Nous proposons donc, Emmanuel Fernandes et moi-même, de tout simplement rendre le temps d’enseignement scolaire égal sur l’ensemble du territoire de la République. L’enseignement religieux pourra toujours être proposé de manière optionnelle et facultative par les établissements en dehors des heures d’enseignement obligatoire. Cette dernière mesure permet une progressivité du dispositif pour éviter toute perception brutale de ce que nous considérons comme une avancée en termes de laïcité. Car sur le fond, le message que nous portons est bien celui qui rappelle que la laïcité, ce n’est pas la « liberté de religion » mais bien la « liberté de conscience » et que le rôle de l’école est celui de la transmission des savoirs et que sa mission est émancipatrice.
On ne touche pas au droit local !
Ça va mieux en le disant et en l’écrivant ! Il faut le redire en effet, car c’est l’argument fallacieux qui nous est opposé dès qu’on parle concordat. C’est une instrumentalisation bête et méchante de nos propositions car non, le concordat n’est pas le droit local ! Que tout le monde se rassure, le programme de la France Insoumise, l’Avenir en Commun, est un (si ce n’est LE) programme de progrès social dans lequel nous prévoyons en réalité de généraliser les avantages sociaux, comme ceux qui relèvent du droit local, sur l’ensemble du territoire national. Nous sommes pour réduire le temps de travail et donc généraliser les deux jours fériés supplémentaires alsacien et mosellan. A ce propos, nous sommes fermement opposés à l’article de la loi sur la transformation de la fonction publique (entré en vigueur en janvier 2022), qui annualise le temps de travail des agents de la fonction publique sur tout le territoire national organisant ainsi le « rattrapage » des deux jours fériés alsaciens-mosellans.
Nous sommes pour supprimer les carences en cas d’arrêts maladie, pour les salariés. A ce propos, je me suis rendue à la mobilisation organisée par la CGT Amazon ETZ2 à Augny en février 2023 en soutien à leur lutte pour préserver un dispositif du droit local qui permet le maintien de salaire, sans jours de carence, en cas d’arrêt maladie !

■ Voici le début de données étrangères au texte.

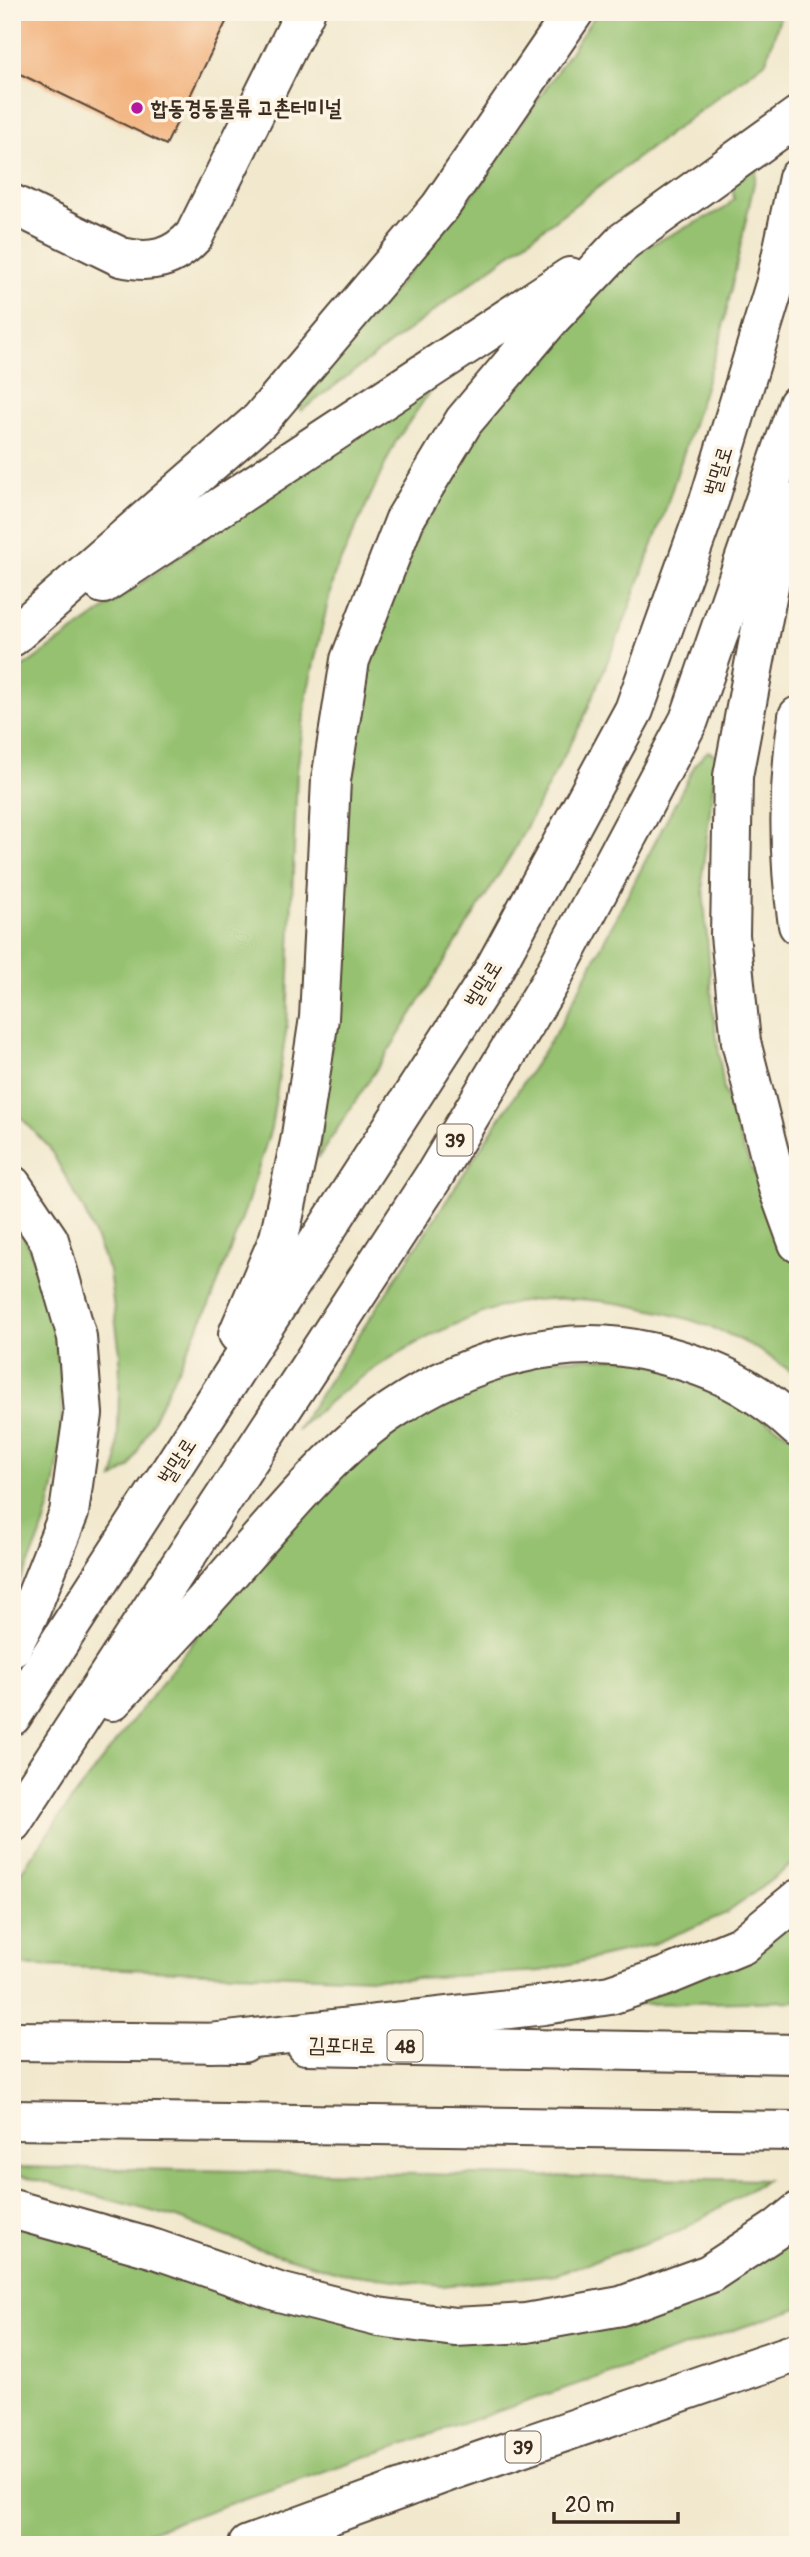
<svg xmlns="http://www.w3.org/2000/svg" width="810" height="2557" font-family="Pangolin,'Poor Story',sans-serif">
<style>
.green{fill:#95c16f;stroke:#687646;stroke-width:2}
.building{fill:#f2b27e}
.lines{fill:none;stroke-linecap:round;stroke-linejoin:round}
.minor-casing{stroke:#564638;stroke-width:42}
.major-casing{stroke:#564638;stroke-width:42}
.highway-casing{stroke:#564638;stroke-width:42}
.minor{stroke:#fff;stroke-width:38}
.major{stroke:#fff;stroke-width:38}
.highway{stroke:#fff;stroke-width:38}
.poi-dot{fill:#b5179e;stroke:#fcf5e5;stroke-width:2.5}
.labels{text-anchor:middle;stroke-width:7;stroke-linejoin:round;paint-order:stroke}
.shield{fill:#fcf5e5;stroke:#75675a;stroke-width:2}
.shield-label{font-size:19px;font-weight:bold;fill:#3b2a1e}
.poi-label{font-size:21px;font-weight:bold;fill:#3b2a1e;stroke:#fcf5e5;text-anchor:start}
.street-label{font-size:21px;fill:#3b2a1e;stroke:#fcf5e5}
</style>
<rect width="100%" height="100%" fill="#fcf5e5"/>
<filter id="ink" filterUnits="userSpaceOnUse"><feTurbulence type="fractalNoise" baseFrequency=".0143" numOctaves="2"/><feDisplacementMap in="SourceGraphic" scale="14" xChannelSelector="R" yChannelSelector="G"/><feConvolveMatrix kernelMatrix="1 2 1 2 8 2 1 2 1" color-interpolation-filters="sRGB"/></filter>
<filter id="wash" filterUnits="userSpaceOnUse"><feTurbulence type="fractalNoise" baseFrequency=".00686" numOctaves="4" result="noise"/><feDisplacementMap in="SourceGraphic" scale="28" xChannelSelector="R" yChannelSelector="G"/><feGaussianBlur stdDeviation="1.57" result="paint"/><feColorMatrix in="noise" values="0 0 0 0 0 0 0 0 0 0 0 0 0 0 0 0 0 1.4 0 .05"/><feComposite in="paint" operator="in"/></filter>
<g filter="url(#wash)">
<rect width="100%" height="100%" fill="#f1e8cd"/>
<g class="green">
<polygon points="597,12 782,12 766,61 301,411 296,403 365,325 484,180"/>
<polygon points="758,164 721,337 663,517 624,622 583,720 513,852 395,1041 318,1158 333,1030 341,817 372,629 465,436 625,257 724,209 734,199 732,184"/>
<polygon points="447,366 395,443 334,575 307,694 297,772 287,1026 271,1128 246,1207 212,1299 130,1467 113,1479 117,1464 120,1354 109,1271 84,1210 49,1147 12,1108 12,675"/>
<path d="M708,751L719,757L714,778L702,876L713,1010L724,1090L744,1151L798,1268V1377C750,1339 703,1320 643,1308C605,1300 566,1296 527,1301C504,1304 481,1313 461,1322C398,1348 347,1384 297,1430L560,1026L696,763Z"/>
<path d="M12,1212C73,1326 83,1482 12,1594Z"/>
<polygon points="662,1358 798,1440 798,1856 791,1865 727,1913 651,1945 541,1971 400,1979 12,1965 12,1884 75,1795 315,1484 499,1359"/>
<polygon points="798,1913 798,2001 637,2004"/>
<polygon points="12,2167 766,2180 680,2231 556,2274 441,2286 341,2273 263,2250 177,2218 12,2173"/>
<polygon points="12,2224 363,2323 563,2326 798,2224 798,2308 110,2545 12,2545"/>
</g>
<g id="blocks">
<polygon class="building" points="12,12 231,12 166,145 12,70"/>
</g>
</g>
<g filter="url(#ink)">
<use href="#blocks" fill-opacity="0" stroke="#564638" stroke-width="2"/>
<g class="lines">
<g class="minor-casing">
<g id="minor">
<path d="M12,204L121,257C151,264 173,259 194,236L305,12"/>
<path d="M798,716C788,785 788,857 798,925"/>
</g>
</g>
<g class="major-casing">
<g id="major">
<polyline points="12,2041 243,2043"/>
<polyline points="306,2045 798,2054"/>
<polyline points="12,2120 798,2131"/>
</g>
</g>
<g class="highway-casing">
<g id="highway">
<polyline points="785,502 733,776 730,935 741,1042 778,1188 798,1243"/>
<polyline points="103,584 570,277"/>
<polyline points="12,637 260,420 440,207 574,12"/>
<polyline points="12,1185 49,1240 77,1337 83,1414 69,1513 29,1614 12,1647"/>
<polyline points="238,1334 279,1238 300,1142 319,1018 331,780 350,660 405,519 464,421 551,318 624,241 798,116"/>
<path d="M112,1701C158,1653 203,1604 247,1553C291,1504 338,1445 394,1409C467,1360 563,1331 650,1352C710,1366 753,1385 798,1428"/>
<polyline points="12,1716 493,971 634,710 710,498 776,281 798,178"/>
<polyline points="12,1823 434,1176 549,984 689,720 798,404"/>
<polyline points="210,2043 544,2005 610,1995 664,1977 742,1945 798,1899"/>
<polyline points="12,2209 155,2249 279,2292 378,2317 455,2327 526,2323 621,2306 709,2274 777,2229 798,2212"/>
<polyline points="248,2545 451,2471 798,2352"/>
</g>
</g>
<use href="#minor" class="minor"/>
<use href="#major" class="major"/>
<use href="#highway" class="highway"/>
</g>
</g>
<circle class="poi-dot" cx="137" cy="108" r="7"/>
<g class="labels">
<g class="shield">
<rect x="437.5" y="1124.5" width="35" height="31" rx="5"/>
<rect x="387.5" y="2030.5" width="35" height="31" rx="5"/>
<rect x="505.5" y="2431.5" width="35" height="31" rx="5"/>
</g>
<g class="shield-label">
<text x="455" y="1147">39</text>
<text x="405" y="2053">48</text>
<text x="523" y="2454">39</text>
</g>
<g class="poi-label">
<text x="151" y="115">합동경동물류 고촌터미널</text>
</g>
<g class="street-label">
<text transform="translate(718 471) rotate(-73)" y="7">벌말로</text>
<text transform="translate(483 984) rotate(-58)" y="7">벌말로</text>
<text transform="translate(177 1461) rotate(-57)" y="7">벌말로</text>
<text transform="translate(342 2045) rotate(1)" y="7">김포대로</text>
</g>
</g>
<rect width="810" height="2557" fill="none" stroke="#fcf5e5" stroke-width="42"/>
<path d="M554 2512v10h124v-10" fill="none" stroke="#3b2a1e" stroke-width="3.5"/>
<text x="565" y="2512" font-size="21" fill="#3b2a1e" stroke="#fcf5e5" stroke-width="5" paint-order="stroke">20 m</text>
</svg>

Enfin, nous sommes une sécurité sociale à 100 % et donc un modèle plus avantageux, même pour les assurés d’Alasace et de Moselle.
Où sont nos détracteurs, bien prompts à entretenir la confusion entre concordat et droit local pour, quand il s’agit de défendre ce dernier ?
Le droit local, pour nombre de ces dispositifs et notamment sociaux, est une fierté pour les alsaciens et mosellans, à juste titre et nous en sommes les premiers défenseurs.
Vous le voyez, rien de révolutionnaire dans nos propositions mais un horizon politique assumé : la fin du concordat et la laïcité appliquée partout de la même façon, en France, pour garantir à chacun la séparation des Eglises et de l’Etat et la liberté de conscience. Et à plus court terme, un retour que nous espérons rapide, à un enseignement complet pour les élèves d’Alsace et de Moselle. L’élection de députés de la gauche (NUPES) dans ces départements nous donne l’occasion d’avancer à nouveau sur ces sujets, et c’est pourquoi nous nous y attelons !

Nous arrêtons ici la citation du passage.